*** Block opens ***

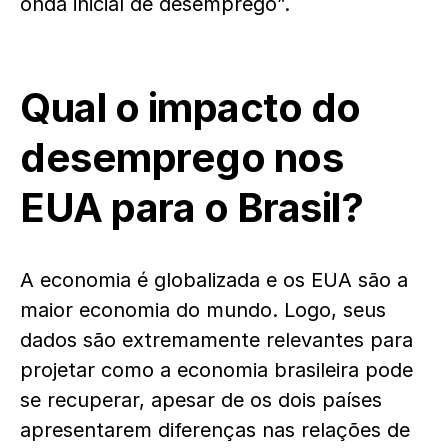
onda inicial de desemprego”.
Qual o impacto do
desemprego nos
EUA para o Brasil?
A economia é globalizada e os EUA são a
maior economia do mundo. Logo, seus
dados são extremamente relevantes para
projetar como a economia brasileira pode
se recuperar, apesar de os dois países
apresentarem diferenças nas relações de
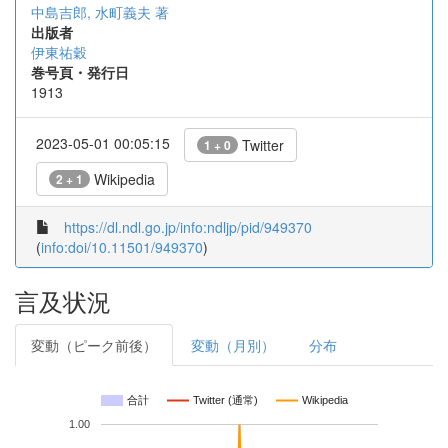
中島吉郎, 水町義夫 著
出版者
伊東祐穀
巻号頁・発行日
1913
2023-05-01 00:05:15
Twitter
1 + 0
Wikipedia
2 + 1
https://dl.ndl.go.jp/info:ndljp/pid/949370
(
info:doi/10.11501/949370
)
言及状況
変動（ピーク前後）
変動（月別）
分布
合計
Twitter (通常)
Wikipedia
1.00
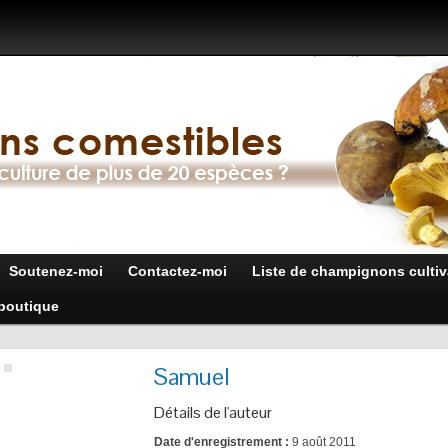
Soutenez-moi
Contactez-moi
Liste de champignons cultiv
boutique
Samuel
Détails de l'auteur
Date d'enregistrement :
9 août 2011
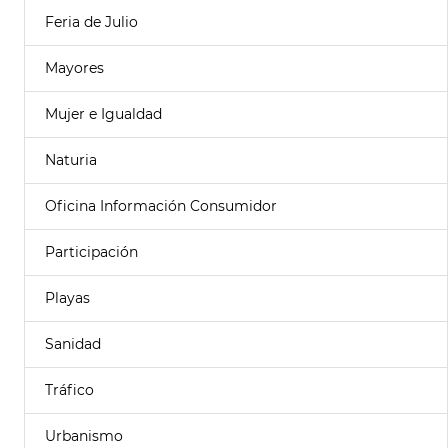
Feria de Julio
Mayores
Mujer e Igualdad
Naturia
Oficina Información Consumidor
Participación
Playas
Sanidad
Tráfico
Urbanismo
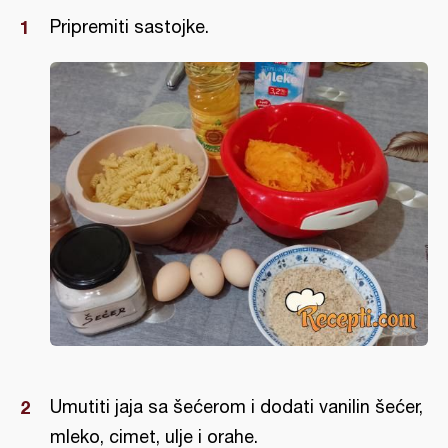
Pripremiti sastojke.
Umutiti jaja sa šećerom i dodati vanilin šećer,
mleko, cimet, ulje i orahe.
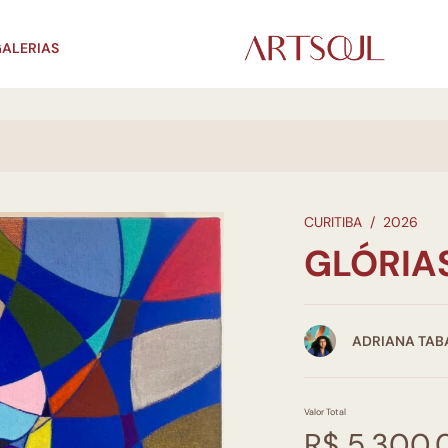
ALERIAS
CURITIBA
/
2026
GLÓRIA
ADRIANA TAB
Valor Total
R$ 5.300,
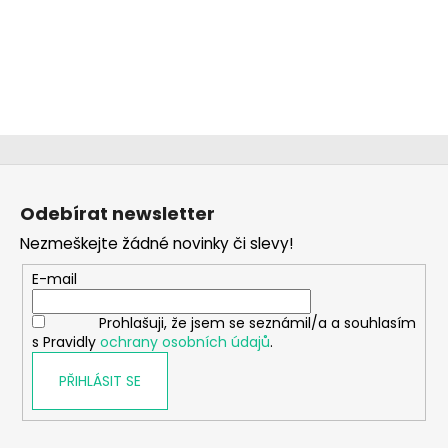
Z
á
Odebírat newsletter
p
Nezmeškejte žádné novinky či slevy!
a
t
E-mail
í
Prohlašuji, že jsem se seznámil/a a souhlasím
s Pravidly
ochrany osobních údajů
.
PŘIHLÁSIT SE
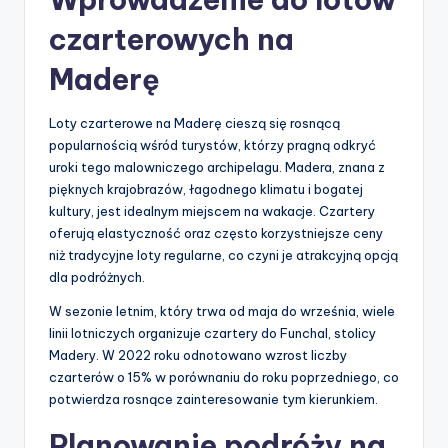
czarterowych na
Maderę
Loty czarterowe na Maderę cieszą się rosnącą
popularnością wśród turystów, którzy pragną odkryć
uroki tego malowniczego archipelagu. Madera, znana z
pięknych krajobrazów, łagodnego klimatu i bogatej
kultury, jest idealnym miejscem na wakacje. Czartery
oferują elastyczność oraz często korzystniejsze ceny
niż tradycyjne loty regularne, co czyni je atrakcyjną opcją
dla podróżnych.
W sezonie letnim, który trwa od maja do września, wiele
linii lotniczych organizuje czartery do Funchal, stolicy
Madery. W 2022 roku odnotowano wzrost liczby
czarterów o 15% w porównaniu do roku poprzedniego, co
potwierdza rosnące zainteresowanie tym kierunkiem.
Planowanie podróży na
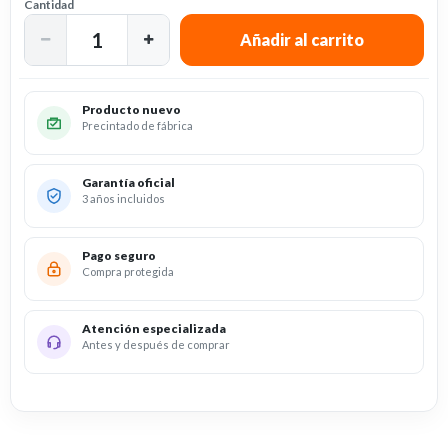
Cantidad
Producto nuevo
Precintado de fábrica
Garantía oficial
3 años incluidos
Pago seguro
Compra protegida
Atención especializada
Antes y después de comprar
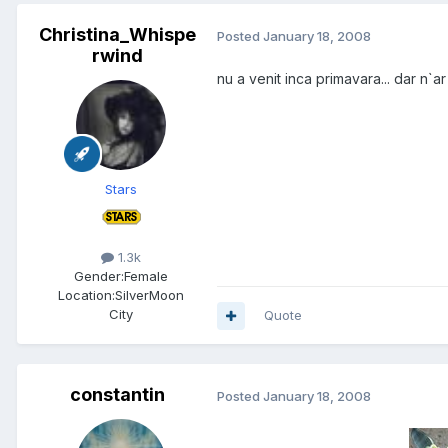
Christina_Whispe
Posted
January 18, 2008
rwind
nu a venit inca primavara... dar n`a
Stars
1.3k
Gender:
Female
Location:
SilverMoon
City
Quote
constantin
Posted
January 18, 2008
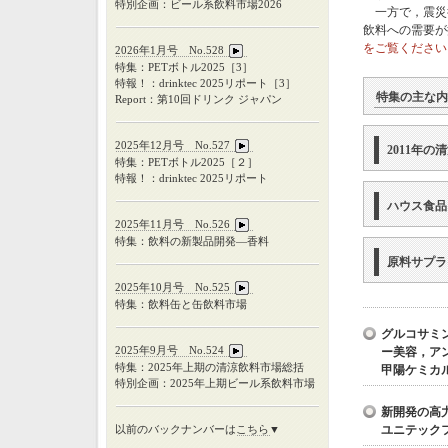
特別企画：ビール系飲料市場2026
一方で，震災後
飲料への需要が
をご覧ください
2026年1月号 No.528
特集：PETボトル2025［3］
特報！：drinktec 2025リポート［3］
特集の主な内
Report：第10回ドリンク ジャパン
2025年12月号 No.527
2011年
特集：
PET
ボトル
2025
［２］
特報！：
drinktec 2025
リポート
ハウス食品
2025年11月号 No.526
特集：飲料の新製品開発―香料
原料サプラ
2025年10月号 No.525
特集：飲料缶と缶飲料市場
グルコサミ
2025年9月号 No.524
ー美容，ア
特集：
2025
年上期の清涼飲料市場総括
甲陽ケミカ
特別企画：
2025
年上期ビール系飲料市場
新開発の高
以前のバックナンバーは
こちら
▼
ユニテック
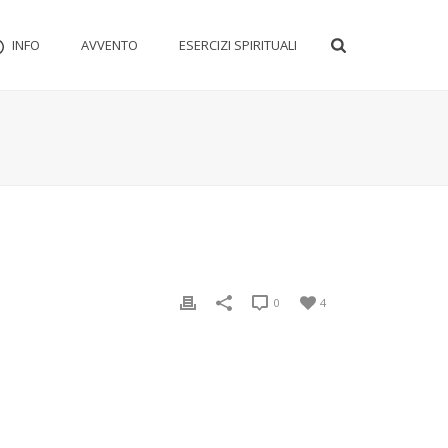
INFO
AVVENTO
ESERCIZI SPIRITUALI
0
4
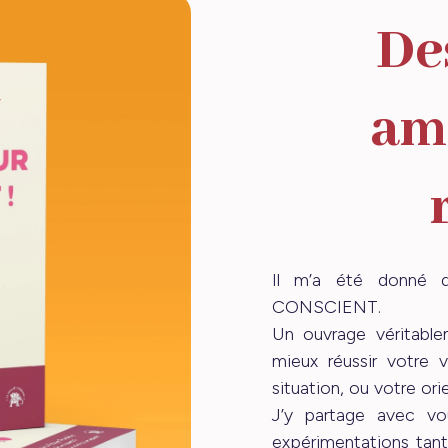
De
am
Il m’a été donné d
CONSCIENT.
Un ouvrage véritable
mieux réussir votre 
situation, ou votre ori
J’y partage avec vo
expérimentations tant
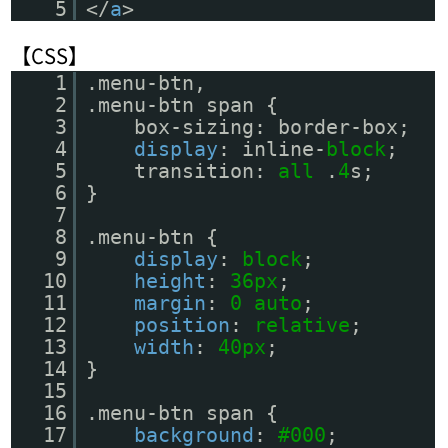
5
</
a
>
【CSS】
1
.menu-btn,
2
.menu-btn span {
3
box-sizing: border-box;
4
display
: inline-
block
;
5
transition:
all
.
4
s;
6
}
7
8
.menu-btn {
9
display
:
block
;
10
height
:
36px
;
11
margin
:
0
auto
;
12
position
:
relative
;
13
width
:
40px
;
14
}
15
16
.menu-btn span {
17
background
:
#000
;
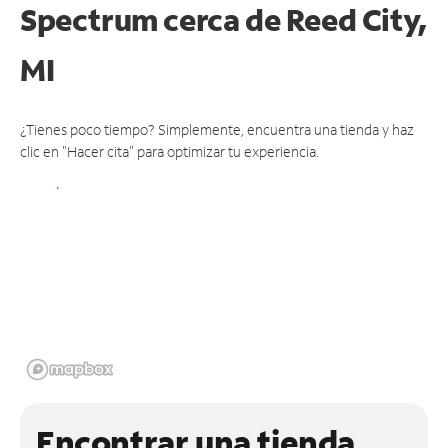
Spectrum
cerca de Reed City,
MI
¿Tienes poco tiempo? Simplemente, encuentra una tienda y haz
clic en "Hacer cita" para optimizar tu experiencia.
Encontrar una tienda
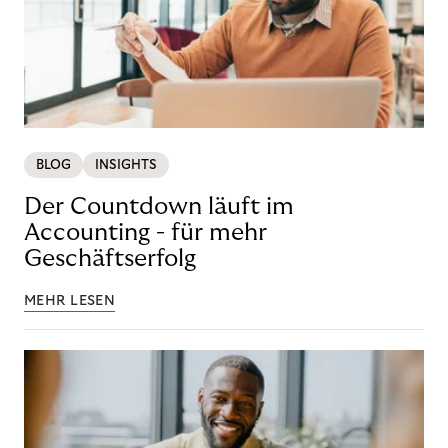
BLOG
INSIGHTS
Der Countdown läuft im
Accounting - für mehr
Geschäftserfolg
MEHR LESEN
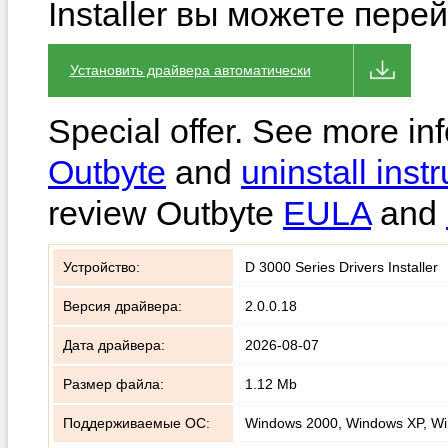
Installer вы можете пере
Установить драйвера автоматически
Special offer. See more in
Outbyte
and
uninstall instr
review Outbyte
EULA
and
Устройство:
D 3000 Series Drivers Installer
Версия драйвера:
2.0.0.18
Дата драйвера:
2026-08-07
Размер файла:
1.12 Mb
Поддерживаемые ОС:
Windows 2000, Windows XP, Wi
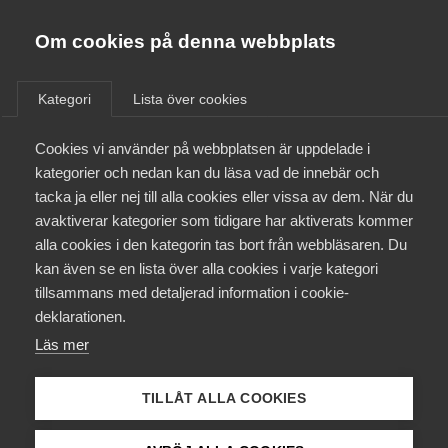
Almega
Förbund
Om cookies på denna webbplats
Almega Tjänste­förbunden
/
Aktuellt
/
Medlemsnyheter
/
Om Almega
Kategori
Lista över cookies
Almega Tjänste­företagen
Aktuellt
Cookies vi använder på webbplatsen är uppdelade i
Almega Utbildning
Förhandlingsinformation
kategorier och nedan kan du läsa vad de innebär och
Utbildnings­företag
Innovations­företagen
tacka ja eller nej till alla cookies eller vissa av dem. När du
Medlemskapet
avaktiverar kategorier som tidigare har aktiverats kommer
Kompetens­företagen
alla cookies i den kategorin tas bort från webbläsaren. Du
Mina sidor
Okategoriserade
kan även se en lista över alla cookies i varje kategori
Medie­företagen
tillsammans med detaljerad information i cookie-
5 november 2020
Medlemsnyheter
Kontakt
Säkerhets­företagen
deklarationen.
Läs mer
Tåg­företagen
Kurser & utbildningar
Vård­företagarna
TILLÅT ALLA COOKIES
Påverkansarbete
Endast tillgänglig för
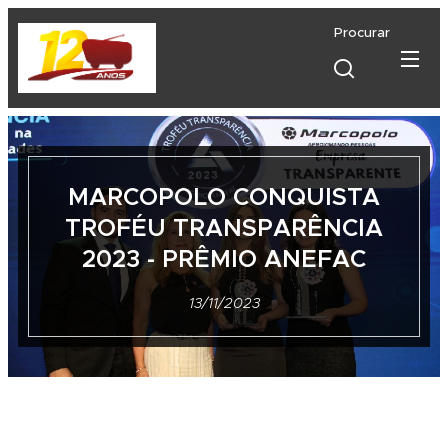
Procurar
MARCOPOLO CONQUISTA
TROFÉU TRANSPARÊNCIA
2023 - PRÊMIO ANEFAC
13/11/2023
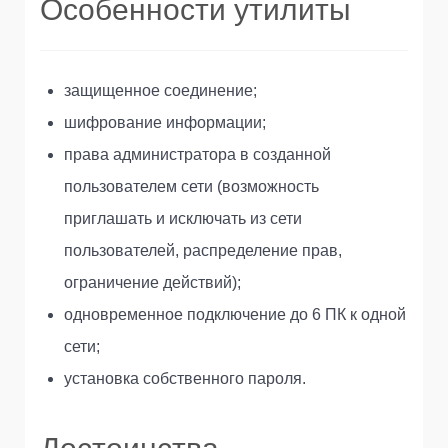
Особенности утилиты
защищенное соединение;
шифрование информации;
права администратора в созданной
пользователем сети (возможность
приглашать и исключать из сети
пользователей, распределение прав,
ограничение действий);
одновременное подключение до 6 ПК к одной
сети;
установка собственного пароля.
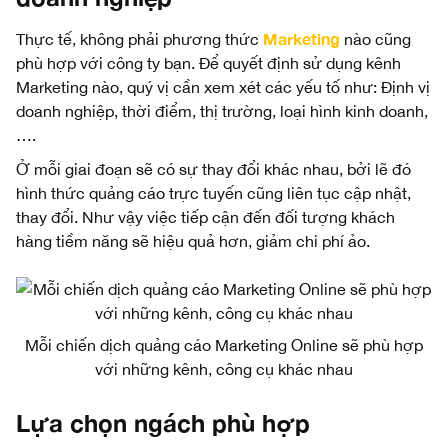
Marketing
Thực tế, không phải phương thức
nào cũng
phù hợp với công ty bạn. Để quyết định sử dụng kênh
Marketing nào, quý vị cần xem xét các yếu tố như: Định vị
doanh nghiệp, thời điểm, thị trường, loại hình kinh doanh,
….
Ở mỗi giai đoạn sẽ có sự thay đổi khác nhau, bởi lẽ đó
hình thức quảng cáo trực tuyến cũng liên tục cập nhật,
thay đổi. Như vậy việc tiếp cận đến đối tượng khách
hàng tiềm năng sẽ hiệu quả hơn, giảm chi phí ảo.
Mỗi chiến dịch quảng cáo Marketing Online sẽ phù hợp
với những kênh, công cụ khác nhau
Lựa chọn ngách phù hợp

*** Block closes ***

» **The problem**
Please list every line in the records above that contains the word "cũng".

» **Output**
nào cũng
hình thức quảng cáo trực tuyến cũng liên tục cập nhật,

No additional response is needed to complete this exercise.